▶ [Check your understanding]
(1) In the drawstring treat bag tutorial, what size is the piece of PUL fabric cut for the tab?
(2) Carry on writing the drawstring treat bag tutorial past its last paragraph.

▶ [Extract]
*** Begin section ***

How To Make a Drawstring Treat Bag

I initially made a drawstring bag for myself to be able to clip to my dogs’ leash to ensure I would remember to bring treats along for our walks, because I found I always had the poo bags on hand, but frequently forgot the treats! I have two dogs, one being a rescue with her “quirks” and a young puppy who has learned to be very protective of the rescue… and when any dog taller than the rescue (she’s a chihuahua/corgi mix… so essentially all dogs) comes near, she’s very unhappy, requiring me to take her off to the side and feed both of them treats till the stranger dog passes. Forgetting to have treats on hand enough times was a good motivation to come up with this.

I do offer to make custom bags for customers, but this tutorial is for those who would like to make their own!

Materials and Tools Needed:

Cuts:

PUL Fabric: 15″x7.5″ for bag, and 3″x1.5″ for tab.
Parachute Cord: 20 inches.

Embroidery:

First step is to fold the large piece of fabric in half like a taco, and then a burrito, in order to find the centers. Second step is, to make a path for the cord, mark the fabric exactly two inches from the top. Third step is to find the center of where you want to place the embroidery pattern… and I flubbed this a little, first by finding the center between the 2″ allowance and the center of the material, thinking it’d be too low once the bag was finished, before deciding to set it on top of my light box, and find the exact placement I wanted, which was almost exactly one inch above the center.

Whether you’re able to use fast frames, or the more standard clamp frames (which I did use), I still strongly recommend using medium weight self adhesive tear-away stabilizer. It allows both easy floating of the the PUL fabric, the right weight, and clean tear away without leaving residue on the inside of the bag.

When finished with the embroidery, cut a piece of the thermoseal about an inch larger in size to the pattern. Using a pressing cloth (I use a scrap of standard cotton fabric), place the thermoseal adhesive side down (hard to tell, but it’s slightly glossy), pressing cloth on top and with the iron set to medium heat, iron down for about 30 seconds. The thermoseal recreates the waterproof seal, plus keeps the backing of the embroidery clean from treats that are placed inside.

*** End section ***

▶ [Dataset records]
*** Begin section ***

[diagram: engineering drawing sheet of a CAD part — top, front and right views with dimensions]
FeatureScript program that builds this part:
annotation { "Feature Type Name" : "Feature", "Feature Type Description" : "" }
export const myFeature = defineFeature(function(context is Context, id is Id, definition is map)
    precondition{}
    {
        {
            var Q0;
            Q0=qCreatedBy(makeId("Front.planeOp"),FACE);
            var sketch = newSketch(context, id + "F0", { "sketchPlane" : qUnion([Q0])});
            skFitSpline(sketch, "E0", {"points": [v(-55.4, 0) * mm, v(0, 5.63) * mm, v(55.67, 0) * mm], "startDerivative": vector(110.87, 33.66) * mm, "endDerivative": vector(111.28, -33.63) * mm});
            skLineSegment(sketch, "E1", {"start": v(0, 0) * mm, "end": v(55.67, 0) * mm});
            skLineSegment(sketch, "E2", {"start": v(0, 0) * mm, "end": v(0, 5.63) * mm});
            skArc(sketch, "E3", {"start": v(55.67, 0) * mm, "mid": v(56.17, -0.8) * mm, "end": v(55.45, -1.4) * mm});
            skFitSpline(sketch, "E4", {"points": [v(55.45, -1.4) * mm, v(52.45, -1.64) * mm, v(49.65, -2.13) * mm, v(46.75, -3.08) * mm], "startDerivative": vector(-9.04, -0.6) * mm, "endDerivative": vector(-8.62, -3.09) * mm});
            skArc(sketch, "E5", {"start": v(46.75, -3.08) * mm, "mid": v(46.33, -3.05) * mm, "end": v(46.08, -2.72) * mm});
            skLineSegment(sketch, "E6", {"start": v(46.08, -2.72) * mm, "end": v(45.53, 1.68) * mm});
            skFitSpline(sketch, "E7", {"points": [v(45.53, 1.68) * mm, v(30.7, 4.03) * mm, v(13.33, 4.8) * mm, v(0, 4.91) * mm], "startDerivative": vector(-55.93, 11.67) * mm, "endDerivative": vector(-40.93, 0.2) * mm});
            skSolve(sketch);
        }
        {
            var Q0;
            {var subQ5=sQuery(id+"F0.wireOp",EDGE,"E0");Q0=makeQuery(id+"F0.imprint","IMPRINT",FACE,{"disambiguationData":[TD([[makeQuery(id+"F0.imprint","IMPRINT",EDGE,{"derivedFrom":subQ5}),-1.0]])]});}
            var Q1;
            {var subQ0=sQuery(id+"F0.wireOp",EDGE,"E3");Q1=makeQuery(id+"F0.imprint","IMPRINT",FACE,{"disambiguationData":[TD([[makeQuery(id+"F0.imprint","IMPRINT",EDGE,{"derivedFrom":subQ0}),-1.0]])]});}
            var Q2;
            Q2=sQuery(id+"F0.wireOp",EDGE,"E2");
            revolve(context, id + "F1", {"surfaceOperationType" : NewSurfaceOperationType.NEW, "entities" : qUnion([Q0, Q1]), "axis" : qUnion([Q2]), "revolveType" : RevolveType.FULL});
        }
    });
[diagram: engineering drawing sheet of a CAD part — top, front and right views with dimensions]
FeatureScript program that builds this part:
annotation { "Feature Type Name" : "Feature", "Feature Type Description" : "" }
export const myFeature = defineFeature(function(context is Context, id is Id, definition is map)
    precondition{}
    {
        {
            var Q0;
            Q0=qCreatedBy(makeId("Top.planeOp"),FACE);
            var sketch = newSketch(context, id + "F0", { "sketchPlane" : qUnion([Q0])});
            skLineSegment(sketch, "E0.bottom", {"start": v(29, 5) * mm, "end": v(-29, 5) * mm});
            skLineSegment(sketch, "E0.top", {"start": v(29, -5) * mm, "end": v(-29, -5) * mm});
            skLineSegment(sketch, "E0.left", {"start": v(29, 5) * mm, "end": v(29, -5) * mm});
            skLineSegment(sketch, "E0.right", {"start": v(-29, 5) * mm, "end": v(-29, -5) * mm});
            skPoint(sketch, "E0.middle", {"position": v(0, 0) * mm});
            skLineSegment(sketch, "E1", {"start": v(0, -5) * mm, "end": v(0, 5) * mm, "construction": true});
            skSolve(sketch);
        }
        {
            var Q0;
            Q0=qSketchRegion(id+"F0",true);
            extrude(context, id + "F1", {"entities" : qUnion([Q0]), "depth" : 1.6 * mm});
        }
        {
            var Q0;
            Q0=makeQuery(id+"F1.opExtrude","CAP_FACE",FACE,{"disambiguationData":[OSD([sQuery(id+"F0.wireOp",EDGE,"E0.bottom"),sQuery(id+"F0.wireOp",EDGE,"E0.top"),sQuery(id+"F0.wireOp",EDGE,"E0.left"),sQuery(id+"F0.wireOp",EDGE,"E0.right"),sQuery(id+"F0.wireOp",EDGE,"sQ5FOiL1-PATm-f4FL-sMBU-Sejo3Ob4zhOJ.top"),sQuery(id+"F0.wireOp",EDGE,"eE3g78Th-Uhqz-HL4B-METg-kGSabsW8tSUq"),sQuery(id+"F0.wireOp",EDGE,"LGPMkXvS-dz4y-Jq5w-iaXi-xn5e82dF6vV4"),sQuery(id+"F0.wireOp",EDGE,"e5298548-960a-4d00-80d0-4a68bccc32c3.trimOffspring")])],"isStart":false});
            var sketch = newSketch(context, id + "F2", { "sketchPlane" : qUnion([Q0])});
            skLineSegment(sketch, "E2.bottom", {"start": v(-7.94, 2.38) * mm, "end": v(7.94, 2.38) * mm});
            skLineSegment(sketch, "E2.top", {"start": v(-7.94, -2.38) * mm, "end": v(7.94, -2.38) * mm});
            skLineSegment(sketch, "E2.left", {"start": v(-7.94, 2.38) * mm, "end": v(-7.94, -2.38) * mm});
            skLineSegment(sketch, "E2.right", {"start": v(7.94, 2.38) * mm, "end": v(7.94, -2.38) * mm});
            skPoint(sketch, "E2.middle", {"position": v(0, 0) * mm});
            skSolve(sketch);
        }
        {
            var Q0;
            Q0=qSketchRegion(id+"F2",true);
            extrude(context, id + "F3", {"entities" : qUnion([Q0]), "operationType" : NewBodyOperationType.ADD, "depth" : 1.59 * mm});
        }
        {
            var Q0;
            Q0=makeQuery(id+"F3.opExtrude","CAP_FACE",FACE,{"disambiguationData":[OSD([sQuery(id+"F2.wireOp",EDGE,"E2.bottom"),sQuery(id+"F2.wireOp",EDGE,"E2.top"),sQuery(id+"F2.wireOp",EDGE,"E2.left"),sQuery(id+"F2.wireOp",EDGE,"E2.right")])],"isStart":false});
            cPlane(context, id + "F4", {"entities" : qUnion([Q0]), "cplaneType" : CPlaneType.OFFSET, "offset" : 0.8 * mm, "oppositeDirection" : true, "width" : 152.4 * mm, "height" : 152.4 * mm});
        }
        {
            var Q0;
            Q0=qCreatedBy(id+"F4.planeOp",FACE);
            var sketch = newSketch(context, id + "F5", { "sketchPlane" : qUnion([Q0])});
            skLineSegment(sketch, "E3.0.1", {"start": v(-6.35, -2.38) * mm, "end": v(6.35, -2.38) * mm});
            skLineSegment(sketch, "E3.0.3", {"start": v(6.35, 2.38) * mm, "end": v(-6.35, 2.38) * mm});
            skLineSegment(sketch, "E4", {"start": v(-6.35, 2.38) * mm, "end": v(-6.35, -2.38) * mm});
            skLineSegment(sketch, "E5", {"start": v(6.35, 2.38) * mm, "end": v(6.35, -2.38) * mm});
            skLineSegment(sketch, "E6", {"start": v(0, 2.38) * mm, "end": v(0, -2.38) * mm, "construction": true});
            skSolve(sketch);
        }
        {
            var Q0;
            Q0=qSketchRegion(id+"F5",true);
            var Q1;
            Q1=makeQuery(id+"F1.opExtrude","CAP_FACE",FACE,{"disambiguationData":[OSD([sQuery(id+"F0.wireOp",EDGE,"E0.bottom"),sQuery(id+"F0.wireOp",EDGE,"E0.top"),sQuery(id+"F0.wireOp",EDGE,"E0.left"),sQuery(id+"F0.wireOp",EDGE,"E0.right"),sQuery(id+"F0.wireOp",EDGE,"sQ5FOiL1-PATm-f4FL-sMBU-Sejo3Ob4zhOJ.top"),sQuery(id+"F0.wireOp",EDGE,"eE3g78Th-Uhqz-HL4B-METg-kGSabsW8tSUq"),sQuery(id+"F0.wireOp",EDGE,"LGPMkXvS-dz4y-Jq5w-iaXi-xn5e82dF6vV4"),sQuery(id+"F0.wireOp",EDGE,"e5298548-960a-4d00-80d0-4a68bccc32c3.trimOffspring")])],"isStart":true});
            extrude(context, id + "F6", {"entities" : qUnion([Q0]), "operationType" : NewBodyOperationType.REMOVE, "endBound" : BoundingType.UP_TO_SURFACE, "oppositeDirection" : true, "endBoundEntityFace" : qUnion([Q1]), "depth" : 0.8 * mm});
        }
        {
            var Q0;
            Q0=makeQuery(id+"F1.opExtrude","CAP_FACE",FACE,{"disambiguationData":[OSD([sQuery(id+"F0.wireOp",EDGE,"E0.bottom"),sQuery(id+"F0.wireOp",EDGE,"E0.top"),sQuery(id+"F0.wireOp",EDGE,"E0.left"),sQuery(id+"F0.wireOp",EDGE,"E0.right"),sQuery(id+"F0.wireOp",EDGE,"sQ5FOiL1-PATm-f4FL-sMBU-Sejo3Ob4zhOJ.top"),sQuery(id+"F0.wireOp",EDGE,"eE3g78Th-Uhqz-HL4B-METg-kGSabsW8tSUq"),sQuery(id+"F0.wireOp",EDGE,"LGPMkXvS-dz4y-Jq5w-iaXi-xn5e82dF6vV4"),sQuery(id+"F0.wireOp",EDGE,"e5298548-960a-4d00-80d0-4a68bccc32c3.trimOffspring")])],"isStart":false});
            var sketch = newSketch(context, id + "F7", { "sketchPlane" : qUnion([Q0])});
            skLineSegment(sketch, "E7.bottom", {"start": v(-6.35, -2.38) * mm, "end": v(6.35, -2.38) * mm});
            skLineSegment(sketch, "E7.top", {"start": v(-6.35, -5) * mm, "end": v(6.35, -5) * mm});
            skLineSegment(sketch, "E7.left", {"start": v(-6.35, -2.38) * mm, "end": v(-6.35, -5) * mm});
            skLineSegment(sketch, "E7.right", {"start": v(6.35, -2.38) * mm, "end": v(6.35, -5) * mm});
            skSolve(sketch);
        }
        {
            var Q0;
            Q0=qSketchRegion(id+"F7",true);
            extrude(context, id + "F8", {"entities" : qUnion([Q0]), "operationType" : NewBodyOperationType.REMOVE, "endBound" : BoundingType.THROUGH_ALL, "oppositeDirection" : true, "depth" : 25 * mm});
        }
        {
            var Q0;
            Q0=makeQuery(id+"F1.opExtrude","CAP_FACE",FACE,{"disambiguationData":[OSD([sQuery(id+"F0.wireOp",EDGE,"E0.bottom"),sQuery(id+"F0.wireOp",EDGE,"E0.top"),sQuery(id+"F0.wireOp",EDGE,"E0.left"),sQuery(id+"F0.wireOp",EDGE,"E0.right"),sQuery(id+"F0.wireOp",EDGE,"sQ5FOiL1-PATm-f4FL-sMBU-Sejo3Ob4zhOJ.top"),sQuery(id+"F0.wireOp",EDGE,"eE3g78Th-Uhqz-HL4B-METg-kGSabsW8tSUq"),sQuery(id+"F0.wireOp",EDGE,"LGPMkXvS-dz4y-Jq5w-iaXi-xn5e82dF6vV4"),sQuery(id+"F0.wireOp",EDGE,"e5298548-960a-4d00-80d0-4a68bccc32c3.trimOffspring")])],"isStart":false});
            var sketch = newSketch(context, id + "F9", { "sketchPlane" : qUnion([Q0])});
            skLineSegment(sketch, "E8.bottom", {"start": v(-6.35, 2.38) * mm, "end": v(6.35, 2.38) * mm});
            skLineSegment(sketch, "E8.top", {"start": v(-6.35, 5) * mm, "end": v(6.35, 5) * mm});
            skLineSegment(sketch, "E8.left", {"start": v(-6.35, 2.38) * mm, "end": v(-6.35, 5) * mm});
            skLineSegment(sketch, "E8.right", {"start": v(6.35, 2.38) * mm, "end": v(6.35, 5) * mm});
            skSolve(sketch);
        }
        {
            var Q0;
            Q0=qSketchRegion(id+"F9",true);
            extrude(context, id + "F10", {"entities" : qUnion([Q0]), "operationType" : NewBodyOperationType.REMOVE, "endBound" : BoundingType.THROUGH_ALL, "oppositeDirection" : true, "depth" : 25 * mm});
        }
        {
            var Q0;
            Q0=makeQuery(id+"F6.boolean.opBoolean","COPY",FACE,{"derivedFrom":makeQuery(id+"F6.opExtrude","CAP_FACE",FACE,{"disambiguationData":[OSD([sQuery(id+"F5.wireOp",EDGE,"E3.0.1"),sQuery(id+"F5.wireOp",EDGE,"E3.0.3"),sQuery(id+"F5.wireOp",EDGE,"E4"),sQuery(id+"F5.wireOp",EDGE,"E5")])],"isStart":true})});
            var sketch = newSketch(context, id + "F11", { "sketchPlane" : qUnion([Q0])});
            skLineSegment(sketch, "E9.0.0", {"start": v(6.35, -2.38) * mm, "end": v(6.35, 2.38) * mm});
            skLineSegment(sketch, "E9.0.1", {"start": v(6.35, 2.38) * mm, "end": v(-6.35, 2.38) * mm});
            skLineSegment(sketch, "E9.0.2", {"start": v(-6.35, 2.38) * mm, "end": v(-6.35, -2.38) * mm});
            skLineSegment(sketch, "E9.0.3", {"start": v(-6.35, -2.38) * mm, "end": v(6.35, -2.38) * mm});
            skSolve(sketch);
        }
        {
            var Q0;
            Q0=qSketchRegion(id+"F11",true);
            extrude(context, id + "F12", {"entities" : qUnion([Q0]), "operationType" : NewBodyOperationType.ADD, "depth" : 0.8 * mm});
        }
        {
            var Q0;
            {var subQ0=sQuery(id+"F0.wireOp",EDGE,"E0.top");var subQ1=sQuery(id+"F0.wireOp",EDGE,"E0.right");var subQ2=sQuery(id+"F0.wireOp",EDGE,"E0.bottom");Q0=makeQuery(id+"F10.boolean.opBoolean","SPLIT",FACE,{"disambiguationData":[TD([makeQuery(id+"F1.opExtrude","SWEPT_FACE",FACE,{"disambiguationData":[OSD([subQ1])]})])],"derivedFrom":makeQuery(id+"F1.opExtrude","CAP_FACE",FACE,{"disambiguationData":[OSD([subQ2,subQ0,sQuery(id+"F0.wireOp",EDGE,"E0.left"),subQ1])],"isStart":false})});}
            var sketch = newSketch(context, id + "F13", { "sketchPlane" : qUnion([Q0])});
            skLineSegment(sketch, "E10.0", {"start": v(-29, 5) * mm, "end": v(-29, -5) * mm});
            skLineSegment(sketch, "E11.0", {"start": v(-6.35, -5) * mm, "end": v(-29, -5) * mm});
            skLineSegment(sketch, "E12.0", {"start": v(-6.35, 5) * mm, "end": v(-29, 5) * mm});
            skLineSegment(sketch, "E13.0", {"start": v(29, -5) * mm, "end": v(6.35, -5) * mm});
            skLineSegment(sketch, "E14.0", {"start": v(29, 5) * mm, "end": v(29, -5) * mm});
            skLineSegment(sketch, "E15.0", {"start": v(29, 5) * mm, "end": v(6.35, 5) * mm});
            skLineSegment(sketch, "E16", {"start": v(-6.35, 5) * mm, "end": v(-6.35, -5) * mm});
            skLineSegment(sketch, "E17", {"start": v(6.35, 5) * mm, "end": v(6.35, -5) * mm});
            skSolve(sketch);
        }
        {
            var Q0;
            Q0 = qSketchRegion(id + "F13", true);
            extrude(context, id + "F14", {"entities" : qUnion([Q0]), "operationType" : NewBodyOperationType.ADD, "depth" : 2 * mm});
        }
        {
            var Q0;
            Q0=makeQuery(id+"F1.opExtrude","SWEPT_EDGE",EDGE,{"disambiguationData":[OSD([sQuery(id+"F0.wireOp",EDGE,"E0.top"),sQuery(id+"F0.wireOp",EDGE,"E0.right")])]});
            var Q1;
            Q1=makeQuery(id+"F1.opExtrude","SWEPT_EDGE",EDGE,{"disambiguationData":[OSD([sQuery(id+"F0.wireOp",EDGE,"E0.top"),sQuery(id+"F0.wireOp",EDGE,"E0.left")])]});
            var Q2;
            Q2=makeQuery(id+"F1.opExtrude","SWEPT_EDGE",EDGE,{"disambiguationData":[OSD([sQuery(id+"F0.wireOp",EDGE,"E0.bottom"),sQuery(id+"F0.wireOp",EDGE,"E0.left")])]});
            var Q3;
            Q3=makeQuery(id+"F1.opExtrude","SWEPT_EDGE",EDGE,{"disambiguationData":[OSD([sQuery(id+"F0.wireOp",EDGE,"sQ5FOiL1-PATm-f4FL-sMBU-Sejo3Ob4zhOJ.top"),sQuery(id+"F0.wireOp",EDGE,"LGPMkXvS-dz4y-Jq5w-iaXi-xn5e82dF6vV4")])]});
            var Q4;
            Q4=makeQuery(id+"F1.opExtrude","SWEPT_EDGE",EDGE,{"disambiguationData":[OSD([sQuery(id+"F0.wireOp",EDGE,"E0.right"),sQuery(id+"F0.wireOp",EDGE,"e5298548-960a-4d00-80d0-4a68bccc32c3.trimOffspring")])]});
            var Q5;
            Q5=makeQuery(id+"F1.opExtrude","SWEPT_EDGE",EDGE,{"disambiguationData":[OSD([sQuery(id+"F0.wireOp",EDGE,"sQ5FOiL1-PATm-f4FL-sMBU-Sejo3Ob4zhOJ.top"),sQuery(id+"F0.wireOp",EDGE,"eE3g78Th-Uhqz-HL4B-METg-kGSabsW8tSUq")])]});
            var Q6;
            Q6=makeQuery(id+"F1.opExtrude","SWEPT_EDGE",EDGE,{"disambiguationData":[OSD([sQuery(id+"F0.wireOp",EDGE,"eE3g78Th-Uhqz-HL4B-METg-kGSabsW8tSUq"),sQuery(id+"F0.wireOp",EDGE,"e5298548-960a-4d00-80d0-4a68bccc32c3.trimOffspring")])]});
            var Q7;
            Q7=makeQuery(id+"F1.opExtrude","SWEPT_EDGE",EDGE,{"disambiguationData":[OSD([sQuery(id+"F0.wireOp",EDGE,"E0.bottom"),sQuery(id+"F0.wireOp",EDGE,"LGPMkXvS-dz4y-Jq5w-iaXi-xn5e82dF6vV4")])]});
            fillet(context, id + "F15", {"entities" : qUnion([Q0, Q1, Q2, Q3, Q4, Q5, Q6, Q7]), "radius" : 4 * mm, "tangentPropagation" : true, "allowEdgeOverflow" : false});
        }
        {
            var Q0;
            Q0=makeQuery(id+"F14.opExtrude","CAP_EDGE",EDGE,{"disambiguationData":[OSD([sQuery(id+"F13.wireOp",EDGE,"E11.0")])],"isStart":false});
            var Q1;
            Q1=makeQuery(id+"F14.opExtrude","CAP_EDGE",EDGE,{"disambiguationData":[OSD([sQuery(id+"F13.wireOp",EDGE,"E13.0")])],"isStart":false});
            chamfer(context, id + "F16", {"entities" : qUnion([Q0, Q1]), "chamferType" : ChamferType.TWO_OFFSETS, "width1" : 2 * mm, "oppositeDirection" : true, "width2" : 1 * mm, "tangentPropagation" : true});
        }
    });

*** End section ***

▶ [Written responses]
(1) 3″x1.5″

(2)
Sewing The Bag:

My first note that I’ll make about this material, is that it slips around like crazy, and you’ll need a lot of straight pins placed about an inch apart. My second note, is that the laminate lining will adhere to itself under heat, and melts easily if you happen to misplace the iron. Work patiently with it.

Start by folding the material in half like a taco, pin one side top to bottom, and the other side (which you determine, it’ll be the side the cord comes out of) starting two inches from the top. Sew each side using a half inch seam allowance.

Fold the top of the bag and iron down a quarter inch. This will self adhere, and hold into place, but does take a little longer to iron than standard cotton does. Further fold a three quarter inch down, pin (do not iron down) and sew along the edge (that quarter inch fold) around the entire bag.

To box the corners of the bag, fold it in half at the seams, create a peak and measure out two inches side to side, mark the line, pin and sew. Cut the excess off, about a quarter inch. Repeat for the second side. Flip the bag right side out.

The tab is made by taking the 3×1.5″ piece of fabric, folding it length wise like a burrito, inside out, sew along the edge with a quarter inch seam. Turn right side out (I used a pair of eyebrow tweezers to help)… fold ends together and again, sew together a quarter inch seam. Flip right side out, line up with the top of the bag, in the back-center. Pin on and sew below the cord path, I usually attach it using a square to add extra strength.

Using a safety pin through one end of the parachute cord, feed the cord through the bag, attach the cord lock and knot the ends of the cord together. Wash off the pen markings with water…. and congratulations, you have a completed bag!